Like Cyril of Alexandria, I do not allegorize. Time and time again, Anglicans are told that the truth is in the middle, hold your horses, wear navy blue. There is always another side to a complex question. As Chaplains to the establishment, we console them and ourselves by saying that it is all so complicated. But here, there is no ambiguity. Jesus tells us to pray ‘Give us each day our daily bread.’ And if a neighbour refuses to share bread with us, he tells us to be persistent: ‘I tell you, even though he will not get up and give him anything because he is his friend, at least because of his persistence he will get up and give him whatever he needs. So I say to you, Ask and it will be give to you.’

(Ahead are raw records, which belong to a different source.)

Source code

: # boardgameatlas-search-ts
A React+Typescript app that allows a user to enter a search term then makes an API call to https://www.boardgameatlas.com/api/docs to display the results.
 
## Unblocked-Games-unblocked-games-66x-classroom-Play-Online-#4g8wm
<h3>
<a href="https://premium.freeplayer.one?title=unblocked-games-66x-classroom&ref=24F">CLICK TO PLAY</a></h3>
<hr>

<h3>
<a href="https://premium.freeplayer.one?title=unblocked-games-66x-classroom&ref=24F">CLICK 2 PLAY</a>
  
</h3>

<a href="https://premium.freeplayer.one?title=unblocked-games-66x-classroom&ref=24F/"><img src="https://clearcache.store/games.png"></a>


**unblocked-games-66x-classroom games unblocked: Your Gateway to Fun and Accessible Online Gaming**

And Luke tells us that Jesus offered this prayer to his disciples not as part of the Sermon on the Mount, as in Matthew’s gospel, but on the way to his death by crucifixion in Jerusalem at the hands of an occupying power. Jesus and his followers knew something of the precariousness of human existence. They knew what it was to be hungry. They knew what it was to cry out for bread.
And if, like Jesus and his followers, we pray this prayer day by day, and we share in this sacrament of the eucharist, where bread is broken to be shared, we cannot rest, we cannot be satisfied to pray this prayer and to stand by idly while people go hungry, while children are starving, and while the most vulnerable are literally dying of hunger. So as you pray this prayer, the prayer which Jesus commanded us to pray, ask God what you can do each day to help to feed the hungry and to defend the vulnerable.